İsrail Filistin toprağında yürüttüğü terörle bir darbeden ziyade bir işgalin zeminini hazırlamış oldu. Nihayetinde İsrail devleti dünyada kabul edilmiş bütün ölçülere göre terörizmden başka bir kategoride yer almayacak eylemlerle bir fiili durum yaratarak işgalini tamamlamış, devletini ilan etmiş oldu.

Dünyanın teröre ve işgale, bir halkın kendi toprağındaki hakkına karşı zerre kadar bir duyarlılığı olsaydı İsrail diye bir devlet tanınmazdı, ama tanındı. Çünkü bugünün dünya düzeni terörü, işgali, haksızlığı, kategorik olarak reddeden bir düzen değil. Bunun evrensel uluslararası hukuk olduğunu kimse söylemesin. Dünya uluslararası hukuku böyle olmak zorunda değil. Bunun mutlaka bir alternatifi vardır, geçmişte vardı nitekim, yine olacaktır. Müslümanlar bu hukuku hatırlatmak ve yeri geldiğinde bu hukuku ikame etmek için varlar.

Mısır’da da askeri darbe İhvan’a karşı değil bizzat kendi iradesine, özgürlüğüne ve onuruna sahip çıkan Mısır halkının kendisine karşı yapıldı. Ancak orada da darbeciler kendi darbeleri için zemini yine terörle döşediler. Darbeden önce ülkeyi istikrarsızlığa sürüklemek için ellerindeki bütün kozları kullandılar. Güvenliği temin etmekle görevli olan askerin başı, kendine meşru zemin oluşturmak için güvenlik açığını alabildiğine geniş tutarak, ülkede bir kaos görüntüsünün olgunlaşmasını sağladı. Darbeyi yaptığında da buna itiraz eden sivil halka ateş açarak binlerce silahsız, sivil masum insanı canice katletti. Ama başarıya ulaşmış olduğu için bu terörün hesabını soracak bir siyasi otorite bulunmuyor. Uluslararası düzen ise başarıya ulaşmış bu terörizmi, bırakın terör olarak nitelemeyi, “darbe” olarak bile nitelemekten kaçınıyor.
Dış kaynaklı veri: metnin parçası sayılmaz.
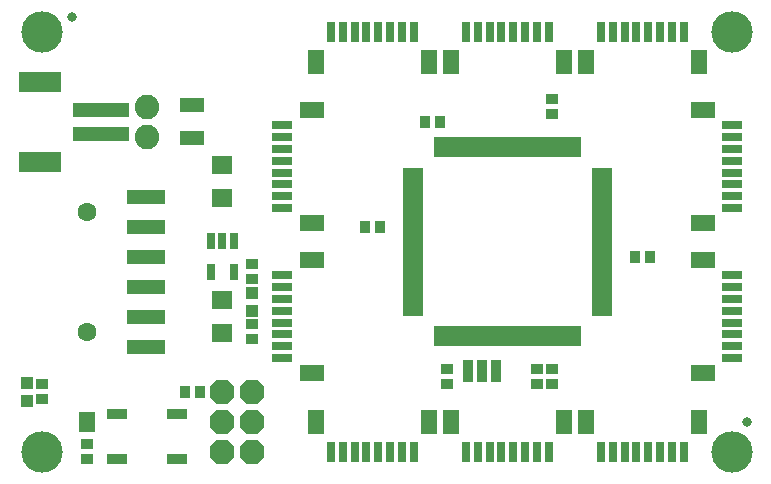
<source format=gbr>
G04 EAGLE Gerber RS-274X export*
G75*
%MOMM*%
%FSLAX34Y34*%
%LPD*%
%INSoldermask Top*%
%IPPOS*%
%AMOC8*
5,1,8,0,0,1.08239X$1,22.5*%
G01*
%ADD10R,1.703200X0.503200*%
%ADD11R,0.503200X1.703200*%
%ADD12P,2.254402X8X112.500000*%
%ADD13R,0.903200X1.903200*%
%ADD14R,1.003200X1.003200*%
%ADD15R,1.103200X0.903200*%
%ADD16R,1.727200X0.965200*%
%ADD17R,0.903200X1.103200*%
%ADD18R,1.803200X1.603200*%
%ADD19R,0.803200X1.753200*%
%ADD20R,1.403200X2.003200*%
%ADD21R,1.753200X0.803200*%
%ADD22R,2.003200X1.403200*%
%ADD23C,3.505200*%
%ADD24R,1.473200X0.838200*%
%ADD25C,2.082800*%
%ADD26R,0.753200X1.403200*%
%ADD27R,2.003200X1.203200*%
%ADD28R,4.803200X1.203200*%
%ADD29R,3.603200X1.803200*%
%ADD30R,3.203200X1.203200*%
%ADD31C,1.603200*%
%ADD32C,0.838200*%


D10*
X339100Y263200D03*
X339100Y258200D03*
X339100Y253200D03*
X339100Y248200D03*
X339100Y243200D03*
X339100Y238200D03*
X339100Y233200D03*
X339100Y228200D03*
X339100Y223200D03*
X339100Y218200D03*
X339100Y213200D03*
X339100Y208200D03*
X339100Y203200D03*
X339100Y198200D03*
X339100Y193200D03*
X339100Y188200D03*
X339100Y183200D03*
X339100Y178200D03*
X339100Y173200D03*
X339100Y168200D03*
X339100Y163200D03*
X339100Y158200D03*
X339100Y153200D03*
X339100Y148200D03*
X339100Y143200D03*
D11*
X359100Y123200D03*
X364100Y123200D03*
X369100Y123200D03*
X374100Y123200D03*
X379100Y123200D03*
X384100Y123200D03*
X389100Y123200D03*
X394100Y123200D03*
X399100Y123200D03*
X404100Y123200D03*
X409100Y123200D03*
X414100Y123200D03*
X419100Y123200D03*
X424100Y123200D03*
X429100Y123200D03*
X434100Y123200D03*
X439100Y123200D03*
X444100Y123200D03*
X449100Y123200D03*
X454100Y123200D03*
X459100Y123200D03*
X464100Y123200D03*
X469100Y123200D03*
X474100Y123200D03*
X479100Y123200D03*
D10*
X499100Y143200D03*
X499100Y148200D03*
X499100Y153200D03*
X499100Y158200D03*
X499100Y163200D03*
X499100Y168200D03*
X499100Y173200D03*
X499100Y178200D03*
X499100Y183200D03*
X499100Y188200D03*
X499100Y193200D03*
X499100Y198200D03*
X499100Y203200D03*
X499100Y208200D03*
X499100Y213200D03*
X499100Y218200D03*
X499100Y223200D03*
X499100Y228200D03*
X499100Y233200D03*
X499100Y238200D03*
X499100Y243200D03*
X499100Y248200D03*
X499100Y253200D03*
X499100Y258200D03*
X499100Y263200D03*
D11*
X479100Y283200D03*
X474100Y283200D03*
X469100Y283200D03*
X464100Y283200D03*
X459100Y283200D03*
X454100Y283200D03*
X449100Y283200D03*
X444100Y283200D03*
X439100Y283200D03*
X434100Y283200D03*
X429100Y283200D03*
X424100Y283200D03*
X419100Y283200D03*
X414100Y283200D03*
X409100Y283200D03*
X404100Y283200D03*
X399100Y283200D03*
X394100Y283200D03*
X389100Y283200D03*
X384100Y283200D03*
X379100Y283200D03*
X374100Y283200D03*
X369100Y283200D03*
X364100Y283200D03*
X359100Y283200D03*
D12*
X203200Y25400D03*
X177800Y25400D03*
X203200Y50800D03*
X177800Y50800D03*
X203200Y76200D03*
X177800Y76200D03*
D13*
X385510Y93980D03*
X397510Y93980D03*
X409510Y93980D03*
D14*
X203200Y159900D03*
X203200Y144900D03*
D15*
X203200Y120500D03*
X203200Y133500D03*
X457200Y95400D03*
X457200Y82400D03*
X444500Y95400D03*
X444500Y82400D03*
D16*
X88900Y57150D03*
X139700Y57150D03*
X88900Y19050D03*
X139700Y19050D03*
D17*
X362100Y304800D03*
X349100Y304800D03*
D15*
X457200Y311000D03*
X457200Y324000D03*
D17*
X526900Y190500D03*
X539900Y190500D03*
D15*
X203200Y184300D03*
X203200Y171300D03*
D17*
X145900Y76200D03*
X158900Y76200D03*
D18*
X177800Y240000D03*
X177800Y268000D03*
X177800Y125700D03*
X177800Y153700D03*
D19*
X339800Y381000D03*
X329800Y381000D03*
X319800Y381000D03*
X309800Y381000D03*
X299800Y381000D03*
X289800Y381000D03*
X279800Y381000D03*
X269800Y381000D03*
D20*
X256800Y355750D03*
X352800Y355750D03*
D19*
X269800Y25400D03*
X279800Y25400D03*
X289800Y25400D03*
X299800Y25400D03*
X309800Y25400D03*
X319800Y25400D03*
X329800Y25400D03*
X339800Y25400D03*
D20*
X352800Y50650D03*
X256800Y50650D03*
D21*
X228600Y174700D03*
X228600Y164700D03*
X228600Y154700D03*
X228600Y144700D03*
X228600Y134700D03*
X228600Y124700D03*
X228600Y114700D03*
X228600Y104700D03*
D22*
X253850Y91700D03*
X253850Y187700D03*
D21*
X609600Y231700D03*
X609600Y241700D03*
X609600Y251700D03*
X609600Y261700D03*
X609600Y271700D03*
X609600Y281700D03*
X609600Y291700D03*
X609600Y301700D03*
D22*
X584350Y314700D03*
X584350Y218700D03*
D19*
X568400Y381000D03*
X558400Y381000D03*
X548400Y381000D03*
X538400Y381000D03*
X528400Y381000D03*
X518400Y381000D03*
X508400Y381000D03*
X498400Y381000D03*
D20*
X485400Y355750D03*
X581400Y355750D03*
D14*
X12700Y68700D03*
X12700Y83700D03*
D15*
X25400Y69700D03*
X25400Y82700D03*
D19*
X454100Y381000D03*
X444100Y381000D03*
X434100Y381000D03*
X424100Y381000D03*
X414100Y381000D03*
X404100Y381000D03*
X394100Y381000D03*
X384100Y381000D03*
D20*
X371100Y355750D03*
X467100Y355750D03*
D17*
X311300Y215900D03*
X298300Y215900D03*
D15*
X368300Y95400D03*
X368300Y82400D03*
D21*
X228600Y301700D03*
X228600Y291700D03*
X228600Y281700D03*
X228600Y271700D03*
X228600Y261700D03*
X228600Y251700D03*
X228600Y241700D03*
X228600Y231700D03*
D22*
X253850Y218700D03*
X253850Y314700D03*
D19*
X384100Y25400D03*
X394100Y25400D03*
X404100Y25400D03*
X414100Y25400D03*
X424100Y25400D03*
X434100Y25400D03*
X444100Y25400D03*
X454100Y25400D03*
D20*
X467100Y50650D03*
X371100Y50650D03*
D19*
X498400Y25400D03*
X508400Y25400D03*
X518400Y25400D03*
X528400Y25400D03*
X538400Y25400D03*
X548400Y25400D03*
X558400Y25400D03*
X568400Y25400D03*
D20*
X581400Y50650D03*
X485400Y50650D03*
D23*
X25400Y25400D03*
X609600Y25400D03*
X25400Y381000D03*
X609600Y381000D03*
D15*
X63500Y31900D03*
X63500Y18900D03*
D24*
X63500Y46681D03*
X63500Y54919D03*
D25*
X114300Y317500D03*
X114300Y292100D03*
D21*
X609600Y104700D03*
X609600Y114700D03*
X609600Y124700D03*
X609600Y134700D03*
X609600Y144700D03*
X609600Y154700D03*
X609600Y164700D03*
X609600Y174700D03*
D22*
X584350Y187700D03*
X584350Y91700D03*
D26*
X187300Y203501D03*
X177800Y203501D03*
X168300Y203501D03*
X168300Y177499D03*
X187300Y177499D03*
D27*
X152400Y318800D03*
X152400Y290800D03*
D28*
X75100Y294800D03*
X75100Y314800D03*
D29*
X23100Y270800D03*
X23100Y338800D03*
D30*
X113500Y165100D03*
X113500Y139700D03*
X113500Y114300D03*
X113500Y190500D03*
X113500Y215900D03*
X113500Y241300D03*
D31*
X63500Y228600D03*
X63500Y127000D03*
D32*
X50800Y393700D03*
X622300Y50800D03*
M02*

</source>
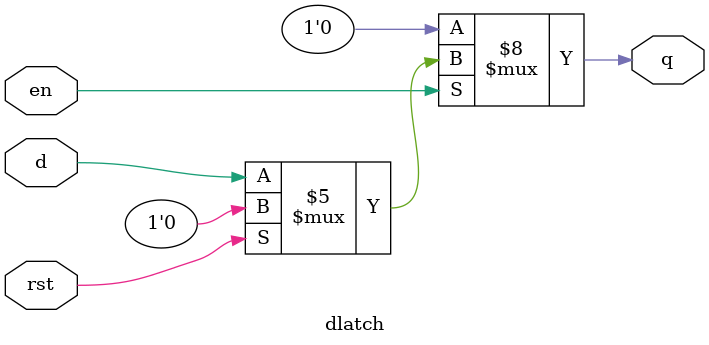
<source format=v>
module dlatch(d, en, rst, q);
input d, en, rst;
output q;
reg q;

always@(d, en, rst)
begin
	if(en == 0)
	q<=0;
	else
	begin
	if(rst == 1)
	q<=0;
	else
	q<=d;
	end
	end
endmodule


</source>
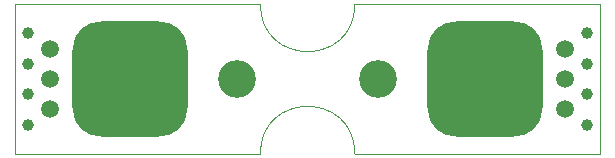
<source format=gbr>
%TF.GenerationSoftware,KiCad,Pcbnew,6.0.11-2627ca5db0~126~ubuntu20.04.1*%
%TF.CreationDate,2024-03-14T22:39:25-05:00*%
%TF.ProjectId,suqtagon-side,73757174-6167-46f6-9e2d-736964652e6b,rev?*%
%TF.SameCoordinates,Original*%
%TF.FileFunction,Soldermask,Top*%
%TF.FilePolarity,Negative*%
%FSLAX46Y46*%
G04 Gerber Fmt 4.6, Leading zero omitted, Abs format (unit mm)*
G04 Created by KiCad (PCBNEW 6.0.11-2627ca5db0~126~ubuntu20.04.1) date 2024-03-14 22:39:25*
%MOMM*%
%LPD*%
G01*
G04 APERTURE LIST*
G04 Aperture macros list*
%AMRoundRect*
0 Rectangle with rounded corners*
0 $1 Rounding radius*
0 $2 $3 $4 $5 $6 $7 $8 $9 X,Y pos of 4 corners*
0 Add a 4 corners polygon primitive as box body*
4,1,4,$2,$3,$4,$5,$6,$7,$8,$9,$2,$3,0*
0 Add four circle primitives for the rounded corners*
1,1,$1+$1,$2,$3*
1,1,$1+$1,$4,$5*
1,1,$1+$1,$6,$7*
1,1,$1+$1,$8,$9*
0 Add four rect primitives between the rounded corners*
20,1,$1+$1,$2,$3,$4,$5,0*
20,1,$1+$1,$4,$5,$6,$7,0*
20,1,$1+$1,$6,$7,$8,$9,0*
20,1,$1+$1,$8,$9,$2,$3,0*%
G04 Aperture macros list end*
%TA.AperFunction,Profile*%
%ADD10C,0.100000*%
%TD*%
%ADD11C,1.000000*%
%ADD12C,1.500000*%
%ADD13RoundRect,2.437500X-2.437500X-2.437500X2.437500X-2.437500X2.437500X2.437500X-2.437500X2.437500X0*%
%ADD14C,3.200000*%
G04 APERTURE END LIST*
D10*
X120750000Y-100000000D02*
G75*
G03*
X128750000Y-100000000I4000000J0D01*
G01*
X128750000Y-100000000D02*
X149500000Y-100000000D01*
X100000000Y-100000000D02*
X120750000Y-100000000D01*
X100000000Y-112640000D02*
X120750000Y-112640000D01*
X128750000Y-112640000D02*
X149500000Y-112640000D01*
X149500000Y-100000000D02*
X149500000Y-112640000D01*
X128750000Y-112640000D02*
G75*
G03*
X120750000Y-112640000I-4000000J0D01*
G01*
X100000000Y-100000000D02*
X100000000Y-112640000D01*
D11*
%TO.C,REF\u002A\u002A*%
X148400000Y-110240000D03*
%TD*%
D12*
%TO.C,REF\u002A\u002A*%
X102975000Y-106320000D03*
%TD*%
D13*
%TO.C,REF\u002A\u002A*%
X139750000Y-106320000D03*
%TD*%
D11*
%TO.C,REF\u002A\u002A*%
X148400000Y-102400000D03*
%TD*%
%TO.C,REF\u002A\u002A*%
X148400000Y-107590000D03*
%TD*%
%TO.C,REF\u002A\u002A*%
X101100000Y-110240000D03*
%TD*%
D12*
%TO.C,REF\u002A\u002A*%
X102975000Y-103780000D03*
%TD*%
D11*
%TO.C,REF\u002A\u002A*%
X101100000Y-102400000D03*
%TD*%
D14*
%TO.C,REF\u002A\u002A*%
X130750000Y-106320000D03*
%TD*%
D12*
%TO.C,REF\u002A\u002A*%
X146525000Y-103780000D03*
%TD*%
D11*
%TO.C,REF\u002A\u002A*%
X101100000Y-107590000D03*
%TD*%
D14*
%TO.C,REF\u002A\u002A*%
X118750000Y-106320000D03*
%TD*%
D12*
%TO.C,REF\u002A\u002A*%
X102975000Y-108860000D03*
%TD*%
D11*
%TO.C,REF\u002A\u002A*%
X148400000Y-105050000D03*
%TD*%
%TO.C,REF\u002A\u002A*%
X101100000Y-105050000D03*
%TD*%
D12*
%TO.C,REF\u002A\u002A*%
X146525000Y-108860000D03*
%TD*%
D13*
%TO.C,REF\u002A\u002A*%
X109750000Y-106320000D03*
%TD*%
D12*
%TO.C,REF\u002A\u002A*%
X146525000Y-106320000D03*
%TD*%
M02*

</source>
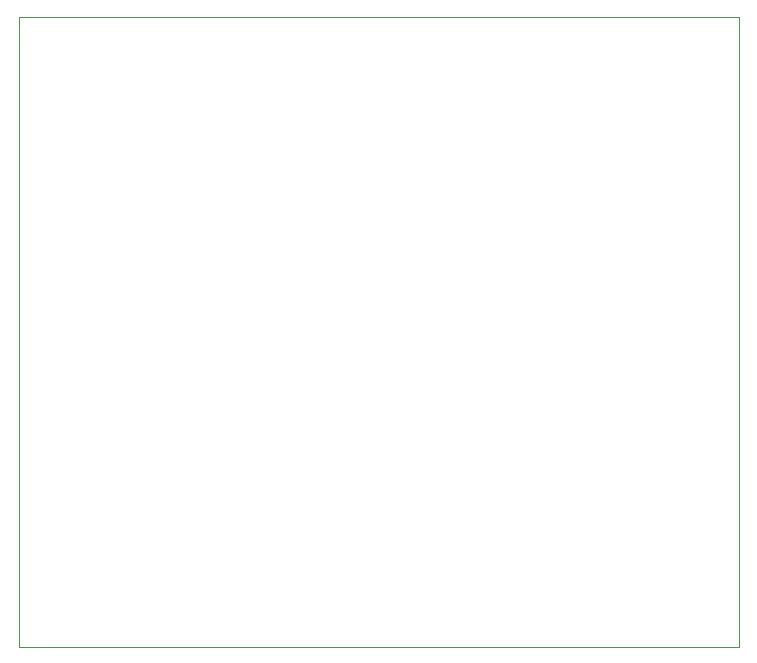
<source format=gbr>
G04 #@! TF.FileFunction,Profile,NP*
%FSLAX46Y46*%
G04 Gerber Fmt 4.6, Leading zero omitted, Abs format (unit mm)*
G04 Created by KiCad (PCBNEW 0.201502181246+5430~21~ubuntu14.04.1-product) date Sat 28 Feb 2015 10:50:20 PM PST*
%MOMM*%
G01*
G04 APERTURE LIST*
%ADD10C,0.100000*%
G04 APERTURE END LIST*
D10*
X140970000Y-105410000D02*
X140970000Y-52070000D01*
X80010000Y-105410000D02*
X140970000Y-105410000D01*
X80010000Y-52070000D02*
X80010000Y-105410000D01*
X140970000Y-52070000D02*
X80010000Y-52070000D01*
M02*

</source>
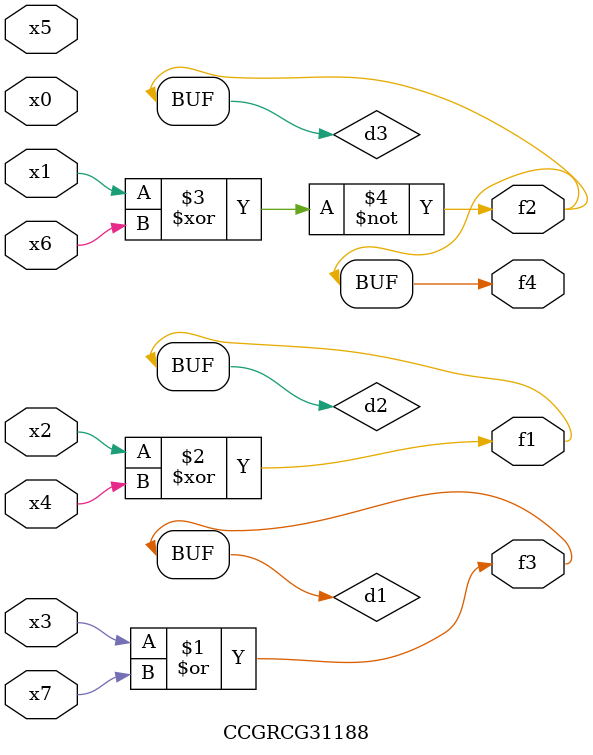
<source format=v>
module CCGRCG31188(
	input x0, x1, x2, x3, x4, x5, x6, x7,
	output f1, f2, f3, f4
);

	wire d1, d2, d3;

	or (d1, x3, x7);
	xor (d2, x2, x4);
	xnor (d3, x1, x6);
	assign f1 = d2;
	assign f2 = d3;
	assign f3 = d1;
	assign f4 = d3;
endmodule

</source>
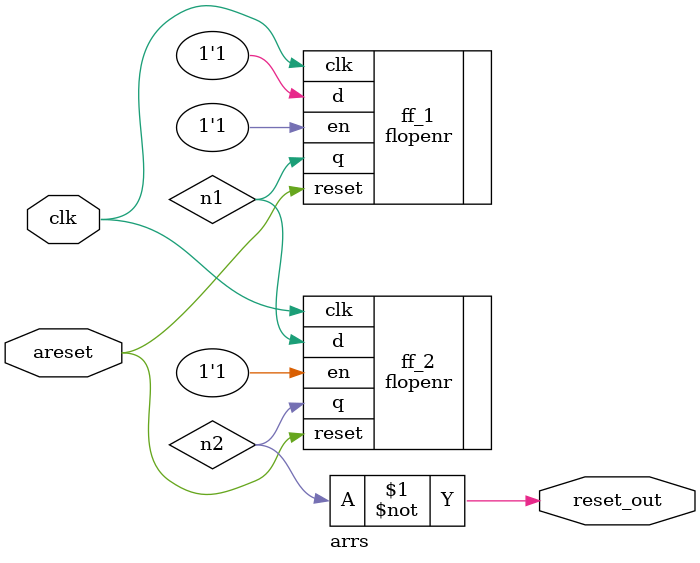
<source format=sv>


module arrs (output reset_out,
	     input areset,
	     input clk);

   logic 	   n1, n2;

   flopenr #(1) ff_1(.clk(clk),
		     .reset(areset),
		     .en(1'b1),
		     .d(1'b1),
		     .q(n1));

   flopenr #(1) ff_2(.clk(clk),
		     .reset(areset),
		     .en(1'b1),
		     .d(n1),
		     .q(n2));

   assign reset_out = ~n2;
      
endmodule // arrs

   

</source>
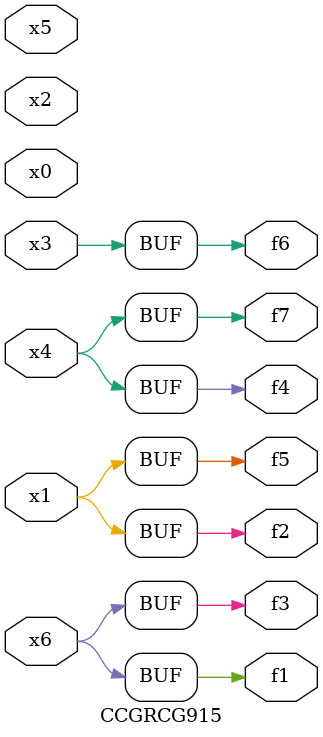
<source format=v>
module CCGRCG915(
	input x0, x1, x2, x3, x4, x5, x6,
	output f1, f2, f3, f4, f5, f6, f7
);
	assign f1 = x6;
	assign f2 = x1;
	assign f3 = x6;
	assign f4 = x4;
	assign f5 = x1;
	assign f6 = x3;
	assign f7 = x4;
endmodule

</source>
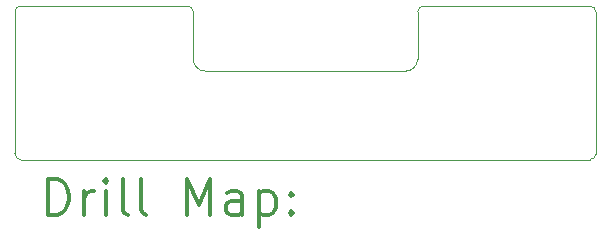
<source format=gbr>
%FSLAX45Y45*%
G04 Gerber Fmt 4.5, Leading zero omitted, Abs format (unit mm)*
G04 Created by KiCad (PCBNEW (5.1.10-1-10_14)) date 2021-11-16 21:19:21*
%MOMM*%
%LPD*%
G01*
G04 APERTURE LIST*
%TA.AperFunction,Profile*%
%ADD10C,0.050000*%
%TD*%
%ADD11C,0.200000*%
%ADD12C,0.300000*%
G04 APERTURE END LIST*
D10*
X1990000Y-2000000D02*
G75*
G02*
X2040000Y-1950000I50000J0D01*
G01*
X2040000Y-3250000D02*
G75*
G02*
X1990000Y-3200000I0J50000D01*
G01*
X6910000Y-3200000D02*
G75*
G02*
X6860000Y-3250000I-50000J0D01*
G01*
X6860000Y-1950000D02*
G75*
G02*
X6910000Y-2000000I0J-50000D01*
G01*
X5400000Y-2000000D02*
G75*
G02*
X5450000Y-1950000I50000J0D01*
G01*
X3450000Y-1950000D02*
G75*
G02*
X3500000Y-2000000I0J-50000D01*
G01*
X5400000Y-2400000D02*
G75*
G02*
X5300000Y-2500000I-100000J0D01*
G01*
X3600000Y-2500000D02*
G75*
G02*
X3500000Y-2400000I0J100000D01*
G01*
X5400000Y-2000000D02*
X5400000Y-2400000D01*
X5300000Y-2500000D02*
X3600000Y-2500000D01*
X3500000Y-2400000D02*
X3500000Y-2000000D01*
X6860000Y-1950000D02*
X5450000Y-1950000D01*
X3450000Y-1950000D02*
X2040000Y-1950000D01*
X6910000Y-3200000D02*
X6910000Y-2000000D01*
X2040000Y-3250000D02*
X6860000Y-3250000D01*
X1990000Y-2000000D02*
X1990000Y-3200000D01*
D11*
D12*
X2273928Y-3718214D02*
X2273928Y-3418214D01*
X2345357Y-3418214D01*
X2388214Y-3432500D01*
X2416786Y-3461071D01*
X2431071Y-3489643D01*
X2445357Y-3546786D01*
X2445357Y-3589643D01*
X2431071Y-3646786D01*
X2416786Y-3675357D01*
X2388214Y-3703929D01*
X2345357Y-3718214D01*
X2273928Y-3718214D01*
X2573928Y-3718214D02*
X2573928Y-3518214D01*
X2573928Y-3575357D02*
X2588214Y-3546786D01*
X2602500Y-3532500D01*
X2631071Y-3518214D01*
X2659643Y-3518214D01*
X2759643Y-3718214D02*
X2759643Y-3518214D01*
X2759643Y-3418214D02*
X2745357Y-3432500D01*
X2759643Y-3446786D01*
X2773928Y-3432500D01*
X2759643Y-3418214D01*
X2759643Y-3446786D01*
X2945357Y-3718214D02*
X2916786Y-3703929D01*
X2902500Y-3675357D01*
X2902500Y-3418214D01*
X3102500Y-3718214D02*
X3073928Y-3703929D01*
X3059643Y-3675357D01*
X3059643Y-3418214D01*
X3445357Y-3718214D02*
X3445357Y-3418214D01*
X3545357Y-3632500D01*
X3645357Y-3418214D01*
X3645357Y-3718214D01*
X3916786Y-3718214D02*
X3916786Y-3561071D01*
X3902500Y-3532500D01*
X3873928Y-3518214D01*
X3816786Y-3518214D01*
X3788214Y-3532500D01*
X3916786Y-3703929D02*
X3888214Y-3718214D01*
X3816786Y-3718214D01*
X3788214Y-3703929D01*
X3773928Y-3675357D01*
X3773928Y-3646786D01*
X3788214Y-3618214D01*
X3816786Y-3603929D01*
X3888214Y-3603929D01*
X3916786Y-3589643D01*
X4059643Y-3518214D02*
X4059643Y-3818214D01*
X4059643Y-3532500D02*
X4088214Y-3518214D01*
X4145357Y-3518214D01*
X4173928Y-3532500D01*
X4188214Y-3546786D01*
X4202500Y-3575357D01*
X4202500Y-3661071D01*
X4188214Y-3689643D01*
X4173928Y-3703929D01*
X4145357Y-3718214D01*
X4088214Y-3718214D01*
X4059643Y-3703929D01*
X4331071Y-3689643D02*
X4345357Y-3703929D01*
X4331071Y-3718214D01*
X4316786Y-3703929D01*
X4331071Y-3689643D01*
X4331071Y-3718214D01*
X4331071Y-3532500D02*
X4345357Y-3546786D01*
X4331071Y-3561071D01*
X4316786Y-3546786D01*
X4331071Y-3532500D01*
X4331071Y-3561071D01*
M02*

</source>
Bu yetmiyormuş gibi, Mısır’ın darbecisi, kendisine itiraz eden herkesi pişkince de terörist olarak yaftalayabiliyor.

Kendi halklarıyla savaş halinde olan bu darbecilerin hepsi İsrail ile çok iyiler. Mısır halkına karşı yapılmış darbeyi destekleyen ülkeler de, darbeyi yapanlar da işgalci İsrail ile ilişkileri normalleştirmek, onunla arayı iyi tutmak için birbirleriyle yarışıyor. Kendi halkları nezdinde kaybettikleri, daha doğrusu hiçbir zaman sahip olmadıkları meşruiyeti işgalci İsrail ve onu destekleyen ABD nezdinde arıyorlar. Bu düzeyde meşruiyeti sağladıklarında kendi halkları umurlarında bile değil. İşgalci İsrail’in terörist dediği, aslında ülkesinin işgaline karşı en haklı direnişi sergilemekten başka bir şey yapmayan Hamas’a Mısır darbecileri ve destekçilerinin de terörist demesi hiç şaşırtmıyor. Çünkü darbe ve işgal aynı kökten gelen eylemler. Onuruna düşkün bir halk darbeyi de işgal gibi görür. Darbenin içindeki işgalci iradeyi ve işbirliğini ayırt eder.

Nitekim Türkiye’deki bütün darbelerin ilk selam çaktıkları, Türk halkının iradesini teslim almak isteyen uluslararası güçler olmuştur. 27 Mayısçılar da, 12 Eylülcüler de, 28 Şubatçılar da 15 Temmuzcular da darbeleriyle Türkiye’yi emperyalist güçlerin müdahale alanı haline getirmiş, ülkenin anahtarını onlara teslim etmeye tevessül etmişlerdir.

Belki Türkiye örneğinde önceki darbelerle karşılaştırıldığında 15 Temmuz’un bu yönü çok daha ağır basıyordu. Allah muhafaza, 15 Temmuz dolaylı değil doğrudan bir işgal girişimi olarak Türkiye’nin darbeler tarihindeki yerini almış olacaktı.

Mısır darbesiyle dayanışma içinde olanların aynı zamanda İsrail ile de bir dayanışma yarışı içine girmeleri, hepsinin de kendi halklarına karşı bir işgal gücü mesabesinde olmalarındandır.

Çünkü işgal ve darbe günümüzün İslam dünyasında aynı sürecin iki yüzüdür. İşgalciler İslam ülkelerinde işlerini darbeler üzerinden yürütür. Darbeciler de işgalcilerden başka bir dayanağa sahip olamazlar. Çünkü kendi halkları onlara düşmandır. Çünkü kendileri halklarına düşmandır.